冷凝霜神色一黯,低声道:“师尊她……已于五年前,坐化于望月峰。”
玄胤沉默了片刻,眼中那丝关切化为一声几不可闻的叹息,不再多问。
冷凝霜却看向玄胤,语气带着一丝急切:“玄胤师伯,弟子奉命清理门户,追查慕容枫叛门及覆灭宗门之真相。弟子查到,慕容枫似乎与一个名为‘玄枭’的神秘组织关系匪浅,且其目的,可能与师伯您刚才提到的‘门’有关。师伯可知这‘玄枭’究竟是何来历?那‘门’又是指什么?”

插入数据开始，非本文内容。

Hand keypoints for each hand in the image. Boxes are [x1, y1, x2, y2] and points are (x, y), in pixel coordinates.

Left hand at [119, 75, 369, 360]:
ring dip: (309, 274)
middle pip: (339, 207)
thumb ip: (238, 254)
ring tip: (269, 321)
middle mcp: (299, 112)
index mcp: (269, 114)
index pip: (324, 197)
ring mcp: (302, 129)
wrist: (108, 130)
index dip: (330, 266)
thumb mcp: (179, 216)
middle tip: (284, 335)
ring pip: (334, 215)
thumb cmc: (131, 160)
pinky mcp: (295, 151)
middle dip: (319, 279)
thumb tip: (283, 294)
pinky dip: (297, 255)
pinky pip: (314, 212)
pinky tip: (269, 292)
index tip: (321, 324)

玄胤眉头微蹙,沉吟道:“‘玄枭’……此名老夫亦有所耳闻,其组织严密,行事诡秘,与朝堂、江湖各方势力皆有牵扯,图谋甚大。至于‘门’……”他看了一眼昏迷的凌无影,语气凝重,“乃是慕谷残云那一脉叛徒,结合某种邪异古籍的记载,妄图开启的某种禁忌之力通道,具体为何,老夫亦不甚了然。只知与此子身上的‘元始胎印’、‘无相圣骸’以及那幽冥煞气息息相关。慕容枫……他或许是知晓内情最深之人,可惜……”

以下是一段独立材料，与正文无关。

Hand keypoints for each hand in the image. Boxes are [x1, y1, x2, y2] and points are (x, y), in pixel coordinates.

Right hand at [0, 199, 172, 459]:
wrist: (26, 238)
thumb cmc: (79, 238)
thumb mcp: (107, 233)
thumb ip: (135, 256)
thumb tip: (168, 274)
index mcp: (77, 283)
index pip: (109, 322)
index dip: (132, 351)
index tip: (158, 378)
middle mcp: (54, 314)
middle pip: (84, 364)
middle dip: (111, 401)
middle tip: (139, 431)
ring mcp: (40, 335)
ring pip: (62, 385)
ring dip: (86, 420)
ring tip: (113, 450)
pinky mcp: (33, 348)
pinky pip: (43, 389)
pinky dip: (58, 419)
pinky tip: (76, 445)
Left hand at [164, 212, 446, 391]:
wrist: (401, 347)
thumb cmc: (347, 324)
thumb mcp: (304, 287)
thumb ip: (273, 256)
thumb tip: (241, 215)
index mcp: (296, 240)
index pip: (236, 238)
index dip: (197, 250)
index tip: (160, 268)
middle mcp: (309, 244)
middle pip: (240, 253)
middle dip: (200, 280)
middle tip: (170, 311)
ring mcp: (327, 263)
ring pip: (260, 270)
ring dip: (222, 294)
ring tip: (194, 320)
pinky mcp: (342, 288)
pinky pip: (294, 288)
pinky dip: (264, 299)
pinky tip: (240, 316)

他没有再说下去,但意思已然明了。慕容枫已走上歧路,是敌非友。
就在这时,一直守在屋外的玄霁声音传入:“师兄,有动静。东南方向,三里外,有数道气息正在快速接近,身手不弱,带着煞气。”
屋内几人神色顿时一紧。
玄胤目光一冷:“看来,有人不想让他安稳度过这七日。”
沈清羽握紧了手中的“守心”短剑,那温热感似乎与远处逼近的危机产生了某种共鸣。他感到短剑在微微震颤,仿佛在向他示警,又仿佛在渴望着什么。